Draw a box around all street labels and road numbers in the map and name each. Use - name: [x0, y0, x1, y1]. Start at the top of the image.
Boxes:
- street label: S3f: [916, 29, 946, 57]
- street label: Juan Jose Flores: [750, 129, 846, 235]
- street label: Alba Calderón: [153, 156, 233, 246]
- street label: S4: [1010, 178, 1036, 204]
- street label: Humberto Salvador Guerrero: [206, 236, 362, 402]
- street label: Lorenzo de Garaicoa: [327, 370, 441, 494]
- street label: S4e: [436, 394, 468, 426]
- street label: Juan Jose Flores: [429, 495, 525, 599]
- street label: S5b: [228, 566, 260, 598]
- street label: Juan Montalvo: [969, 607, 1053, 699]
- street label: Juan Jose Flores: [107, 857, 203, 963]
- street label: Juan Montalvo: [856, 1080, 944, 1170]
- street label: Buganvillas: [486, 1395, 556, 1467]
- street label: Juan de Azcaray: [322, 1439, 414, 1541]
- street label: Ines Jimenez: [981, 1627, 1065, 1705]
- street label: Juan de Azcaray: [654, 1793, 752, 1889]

**What you are asked to do**
Would you write out the listing above exactly, in full?

**Written solution**
Draw a box around all street labels and road numbers in the map and name each. Use - name: [x0, y0, x1, y1]. Start at the top of the image.
Boxes:
- street label: S3f: [916, 29, 946, 57]
- street label: Juan Jose Flores: [750, 129, 846, 235]
- street label: Alba Calderón: [153, 156, 233, 246]
- street label: S4: [1010, 178, 1036, 204]
- street label: Humberto Salvador Guerrero: [206, 236, 362, 402]
- street label: Lorenzo de Garaicoa: [327, 370, 441, 494]
- street label: S4e: [436, 394, 468, 426]
- street label: Juan Jose Flores: [429, 495, 525, 599]
- street label: S5b: [228, 566, 260, 598]
- street label: Juan Montalvo: [969, 607, 1053, 699]
- street label: Juan Jose Flores: [107, 857, 203, 963]
- street label: Juan Montalvo: [856, 1080, 944, 1170]
- street label: Buganvillas: [486, 1395, 556, 1467]
- street label: Juan de Azcaray: [322, 1439, 414, 1541]
- street label: Ines Jimenez: [981, 1627, 1065, 1705]
- street label: Juan de Azcaray: [654, 1793, 752, 1889]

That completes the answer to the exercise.